For the most part, your files should now play in Vista Media
Center and Windows Media Player. If they
don’t, keep reading.
If installing ffdshow didn’t do the trick, first trying
going to your Start Menu, and select “Video decoder configuration” under the
ffdshow menu. On the side menu, select
DirectShow control and slide the Merit control to the right once. ffdshow should now have priority over other
codecs (or” decoders”) on your system.
If that still didn’t work ffdshow might not support decoding
on the format used in your file. So, download
a program like GSpot
to find out what codec is used in your file.
Unzip the program and either drag your video file into the window, or go
to File -> Open. It will show you
what codec is used in the file and whether or not the correct codec is
installed. Once you find the name of the
codec, you can download it from the developers website.
If the file plays, but has issues with playback either open
the file in GSpot
and see what your system is using to decode it.
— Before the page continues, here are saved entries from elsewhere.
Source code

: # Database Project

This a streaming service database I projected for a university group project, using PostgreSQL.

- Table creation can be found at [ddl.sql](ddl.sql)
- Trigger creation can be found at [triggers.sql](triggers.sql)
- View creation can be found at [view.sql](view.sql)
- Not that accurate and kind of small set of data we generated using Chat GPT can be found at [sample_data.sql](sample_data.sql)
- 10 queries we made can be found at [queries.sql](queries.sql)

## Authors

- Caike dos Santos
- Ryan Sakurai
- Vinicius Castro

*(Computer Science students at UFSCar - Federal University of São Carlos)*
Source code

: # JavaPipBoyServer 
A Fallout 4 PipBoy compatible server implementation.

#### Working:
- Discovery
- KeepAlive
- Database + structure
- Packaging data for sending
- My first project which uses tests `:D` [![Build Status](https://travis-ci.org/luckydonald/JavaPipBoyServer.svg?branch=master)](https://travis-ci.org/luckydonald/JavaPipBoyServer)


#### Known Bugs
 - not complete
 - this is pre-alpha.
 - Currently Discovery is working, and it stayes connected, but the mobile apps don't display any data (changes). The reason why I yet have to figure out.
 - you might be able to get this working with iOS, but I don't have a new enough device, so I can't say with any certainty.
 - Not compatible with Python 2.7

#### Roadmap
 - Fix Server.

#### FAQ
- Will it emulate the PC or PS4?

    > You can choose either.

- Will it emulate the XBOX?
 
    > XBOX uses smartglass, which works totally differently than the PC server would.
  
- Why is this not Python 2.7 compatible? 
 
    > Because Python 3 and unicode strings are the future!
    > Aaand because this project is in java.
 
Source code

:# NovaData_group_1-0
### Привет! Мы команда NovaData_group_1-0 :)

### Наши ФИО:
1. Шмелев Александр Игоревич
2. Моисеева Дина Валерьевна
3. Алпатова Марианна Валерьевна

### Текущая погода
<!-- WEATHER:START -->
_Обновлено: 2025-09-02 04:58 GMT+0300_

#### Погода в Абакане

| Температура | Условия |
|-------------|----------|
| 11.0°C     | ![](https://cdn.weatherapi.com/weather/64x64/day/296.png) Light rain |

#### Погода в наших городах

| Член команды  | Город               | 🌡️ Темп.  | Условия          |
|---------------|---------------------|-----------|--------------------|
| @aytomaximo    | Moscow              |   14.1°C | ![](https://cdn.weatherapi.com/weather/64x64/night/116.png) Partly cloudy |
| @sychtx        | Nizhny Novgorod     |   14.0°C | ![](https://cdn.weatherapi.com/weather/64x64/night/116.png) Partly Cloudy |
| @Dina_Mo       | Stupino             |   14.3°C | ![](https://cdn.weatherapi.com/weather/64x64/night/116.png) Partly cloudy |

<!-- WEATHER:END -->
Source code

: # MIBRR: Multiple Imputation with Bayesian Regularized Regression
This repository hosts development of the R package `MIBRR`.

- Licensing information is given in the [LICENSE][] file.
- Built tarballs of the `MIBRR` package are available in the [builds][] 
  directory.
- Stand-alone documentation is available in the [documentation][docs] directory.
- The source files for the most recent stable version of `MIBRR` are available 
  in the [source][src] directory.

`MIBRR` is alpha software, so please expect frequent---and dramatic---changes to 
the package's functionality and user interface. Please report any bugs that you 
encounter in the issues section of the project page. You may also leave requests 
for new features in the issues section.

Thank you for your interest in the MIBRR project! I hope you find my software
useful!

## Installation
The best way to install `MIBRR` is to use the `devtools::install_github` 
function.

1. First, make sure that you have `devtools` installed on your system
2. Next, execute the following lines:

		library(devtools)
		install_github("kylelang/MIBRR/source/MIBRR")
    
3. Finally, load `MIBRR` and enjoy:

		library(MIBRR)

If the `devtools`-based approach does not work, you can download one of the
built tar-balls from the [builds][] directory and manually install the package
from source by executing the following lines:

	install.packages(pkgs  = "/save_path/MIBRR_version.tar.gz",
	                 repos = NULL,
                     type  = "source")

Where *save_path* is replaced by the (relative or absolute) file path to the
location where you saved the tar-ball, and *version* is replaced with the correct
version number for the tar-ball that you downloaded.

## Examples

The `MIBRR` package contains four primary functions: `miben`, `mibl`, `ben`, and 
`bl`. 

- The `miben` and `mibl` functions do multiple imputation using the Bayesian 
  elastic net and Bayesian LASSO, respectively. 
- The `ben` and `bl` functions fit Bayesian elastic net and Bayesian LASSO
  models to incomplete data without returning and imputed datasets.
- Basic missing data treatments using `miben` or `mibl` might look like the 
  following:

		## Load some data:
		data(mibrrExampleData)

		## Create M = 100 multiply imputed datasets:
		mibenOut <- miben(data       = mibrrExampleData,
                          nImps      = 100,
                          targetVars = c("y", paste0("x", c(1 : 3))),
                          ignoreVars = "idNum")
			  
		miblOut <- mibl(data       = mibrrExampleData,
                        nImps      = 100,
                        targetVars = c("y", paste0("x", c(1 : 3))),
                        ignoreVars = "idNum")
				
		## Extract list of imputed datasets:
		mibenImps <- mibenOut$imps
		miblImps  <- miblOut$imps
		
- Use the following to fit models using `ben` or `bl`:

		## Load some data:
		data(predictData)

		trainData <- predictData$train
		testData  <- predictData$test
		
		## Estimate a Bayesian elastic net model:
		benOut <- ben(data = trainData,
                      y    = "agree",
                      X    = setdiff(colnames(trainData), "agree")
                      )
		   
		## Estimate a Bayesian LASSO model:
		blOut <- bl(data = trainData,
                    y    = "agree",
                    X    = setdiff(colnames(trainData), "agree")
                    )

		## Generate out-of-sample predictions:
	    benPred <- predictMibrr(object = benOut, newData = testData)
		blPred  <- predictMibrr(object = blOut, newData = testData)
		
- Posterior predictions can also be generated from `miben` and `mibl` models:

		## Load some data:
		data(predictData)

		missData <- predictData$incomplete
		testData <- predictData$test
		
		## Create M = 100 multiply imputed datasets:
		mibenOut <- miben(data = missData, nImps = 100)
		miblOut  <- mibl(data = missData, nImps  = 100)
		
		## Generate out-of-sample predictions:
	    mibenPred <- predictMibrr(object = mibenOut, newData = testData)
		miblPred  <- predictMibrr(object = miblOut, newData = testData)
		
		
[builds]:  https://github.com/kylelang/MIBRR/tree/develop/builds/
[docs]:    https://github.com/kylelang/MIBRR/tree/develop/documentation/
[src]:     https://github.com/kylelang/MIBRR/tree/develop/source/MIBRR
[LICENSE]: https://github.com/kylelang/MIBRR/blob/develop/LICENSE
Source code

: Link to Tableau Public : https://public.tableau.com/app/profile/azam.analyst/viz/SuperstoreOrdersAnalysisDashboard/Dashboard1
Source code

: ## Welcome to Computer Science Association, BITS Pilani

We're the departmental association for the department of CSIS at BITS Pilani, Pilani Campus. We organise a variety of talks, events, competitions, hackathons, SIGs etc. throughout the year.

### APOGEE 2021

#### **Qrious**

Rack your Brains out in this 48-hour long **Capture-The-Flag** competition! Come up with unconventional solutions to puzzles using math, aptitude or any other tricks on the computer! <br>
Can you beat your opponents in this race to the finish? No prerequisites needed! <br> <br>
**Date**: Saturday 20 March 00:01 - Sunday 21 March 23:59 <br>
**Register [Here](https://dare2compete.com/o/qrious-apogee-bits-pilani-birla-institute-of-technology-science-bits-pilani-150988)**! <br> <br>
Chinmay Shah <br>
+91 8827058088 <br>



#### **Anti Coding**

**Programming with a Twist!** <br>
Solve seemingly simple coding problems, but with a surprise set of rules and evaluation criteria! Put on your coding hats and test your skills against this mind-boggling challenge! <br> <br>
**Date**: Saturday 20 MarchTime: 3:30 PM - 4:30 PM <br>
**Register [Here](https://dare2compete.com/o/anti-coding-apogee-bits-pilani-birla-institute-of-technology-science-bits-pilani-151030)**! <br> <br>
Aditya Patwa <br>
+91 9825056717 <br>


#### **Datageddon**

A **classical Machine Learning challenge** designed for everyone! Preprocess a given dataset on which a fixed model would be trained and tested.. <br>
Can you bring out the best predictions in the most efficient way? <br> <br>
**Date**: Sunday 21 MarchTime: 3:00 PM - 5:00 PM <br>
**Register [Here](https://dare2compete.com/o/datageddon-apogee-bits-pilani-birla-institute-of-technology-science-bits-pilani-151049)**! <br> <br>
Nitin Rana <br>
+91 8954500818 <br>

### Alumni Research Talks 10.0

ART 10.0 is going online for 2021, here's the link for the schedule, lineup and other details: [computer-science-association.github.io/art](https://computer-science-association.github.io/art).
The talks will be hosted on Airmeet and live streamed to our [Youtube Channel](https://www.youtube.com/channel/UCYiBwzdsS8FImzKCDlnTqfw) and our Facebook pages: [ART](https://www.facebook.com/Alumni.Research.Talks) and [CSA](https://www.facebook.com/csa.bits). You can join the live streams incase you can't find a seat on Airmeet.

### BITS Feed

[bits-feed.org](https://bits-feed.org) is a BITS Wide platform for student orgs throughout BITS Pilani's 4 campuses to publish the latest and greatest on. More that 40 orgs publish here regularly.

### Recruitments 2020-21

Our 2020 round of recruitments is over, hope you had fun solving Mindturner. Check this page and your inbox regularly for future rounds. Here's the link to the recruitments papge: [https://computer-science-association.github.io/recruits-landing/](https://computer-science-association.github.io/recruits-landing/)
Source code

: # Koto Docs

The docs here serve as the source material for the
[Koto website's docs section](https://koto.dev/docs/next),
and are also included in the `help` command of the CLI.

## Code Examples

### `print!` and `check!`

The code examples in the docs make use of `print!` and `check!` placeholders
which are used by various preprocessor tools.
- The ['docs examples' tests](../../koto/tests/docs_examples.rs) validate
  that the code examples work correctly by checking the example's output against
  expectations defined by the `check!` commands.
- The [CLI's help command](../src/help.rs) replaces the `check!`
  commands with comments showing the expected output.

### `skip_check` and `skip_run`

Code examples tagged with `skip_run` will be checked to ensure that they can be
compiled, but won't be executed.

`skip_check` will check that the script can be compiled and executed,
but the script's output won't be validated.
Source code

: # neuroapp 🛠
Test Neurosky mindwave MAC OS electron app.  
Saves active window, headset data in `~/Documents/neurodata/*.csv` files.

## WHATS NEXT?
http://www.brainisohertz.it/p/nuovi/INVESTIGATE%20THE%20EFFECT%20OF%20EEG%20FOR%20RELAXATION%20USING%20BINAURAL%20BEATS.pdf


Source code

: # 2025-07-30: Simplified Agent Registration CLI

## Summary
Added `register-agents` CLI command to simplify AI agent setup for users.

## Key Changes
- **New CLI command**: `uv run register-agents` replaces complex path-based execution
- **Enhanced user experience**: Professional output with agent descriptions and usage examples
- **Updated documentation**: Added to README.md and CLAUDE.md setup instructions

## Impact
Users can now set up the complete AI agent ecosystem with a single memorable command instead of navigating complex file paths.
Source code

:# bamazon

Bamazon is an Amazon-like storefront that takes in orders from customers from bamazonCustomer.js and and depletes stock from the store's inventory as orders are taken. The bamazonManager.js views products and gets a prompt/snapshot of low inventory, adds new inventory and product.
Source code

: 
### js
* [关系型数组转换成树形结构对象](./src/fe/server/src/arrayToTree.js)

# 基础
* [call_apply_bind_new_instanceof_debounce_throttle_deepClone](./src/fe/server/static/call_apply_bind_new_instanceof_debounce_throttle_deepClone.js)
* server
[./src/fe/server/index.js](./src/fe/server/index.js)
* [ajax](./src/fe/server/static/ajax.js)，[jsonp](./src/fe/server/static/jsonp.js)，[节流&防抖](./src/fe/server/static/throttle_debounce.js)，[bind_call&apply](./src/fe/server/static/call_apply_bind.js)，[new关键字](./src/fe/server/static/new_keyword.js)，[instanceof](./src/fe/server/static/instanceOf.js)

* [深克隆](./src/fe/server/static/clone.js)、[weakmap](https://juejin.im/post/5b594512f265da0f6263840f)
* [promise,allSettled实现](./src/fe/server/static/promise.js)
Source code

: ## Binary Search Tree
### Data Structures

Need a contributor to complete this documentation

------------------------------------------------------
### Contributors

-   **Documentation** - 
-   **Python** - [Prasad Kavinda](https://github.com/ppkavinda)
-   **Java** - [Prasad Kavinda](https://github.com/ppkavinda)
If it’s not ffdshow, you might want to change the DirectShow
Merit or Manually
Note: I have not yet
tested these articles in Windows Vista.
They also contain information that might screw up your machine. Use at your own risk.
If that still didn’t do it, open your file in Windows Media
Player. Right click on the file in your
current playlist and select Properties.
It should also tell you what is being used to decode the file.
Codecs installed by some third party programs like Nero
Burning ROM work poorly in Vista Media Center and Windows Media Player. It’s best to use the steps above to ffdshow
at a higher Merit instead of using these.
Other programs like WinDVD, PowerDVD, and various other video editing
and conversion programs also install various codec’s on your system. Changing the Merit
of these should disable them from working in Media Center.
Xbox 360 Playback
The Xbox 360 doesn’t use PC based codecs. Codec are local on the machine and not user upgradeable. If you have a file that
doesn’t play your choice are to use something like Transcode 360 or to re-encode the file to
a format supported by the Xbox 360.
Unless it’s broke, don’t try and fix it. If you have a working install of your
codec’s, there is no need to upgrade to a newer release.
Since Windows Vista is available in 32-bit (x86) and 64-bit
(x64) this throws another wretch into the problem. Vista Media Center is a native 64-bit
application, so it must have 64-bit decoders.
There is a 64-bit build of ffdshow at this website. I have no idea how well it works, use of
Vista x64 is not advised by me. I would
strongly suggest using x86 until drivers and codec mature. It has taken a long time to get playback on
x86 right, x64 is going to have several speed bumps along the way.
You can change the default MPEG_2 decoder to be used in
Vista Media Center, I personally don’t advise it but use the Vista
Media Center Decoder Utility to do it.
Warning, this will break playback of CableCARD or CGMS-A content. Also, the tool is not supported in Vista x64.
Windows Media Runtime’s should generally not be installed by
any codec pack or tool. These generally
install outdated versions that are prone to cause issues.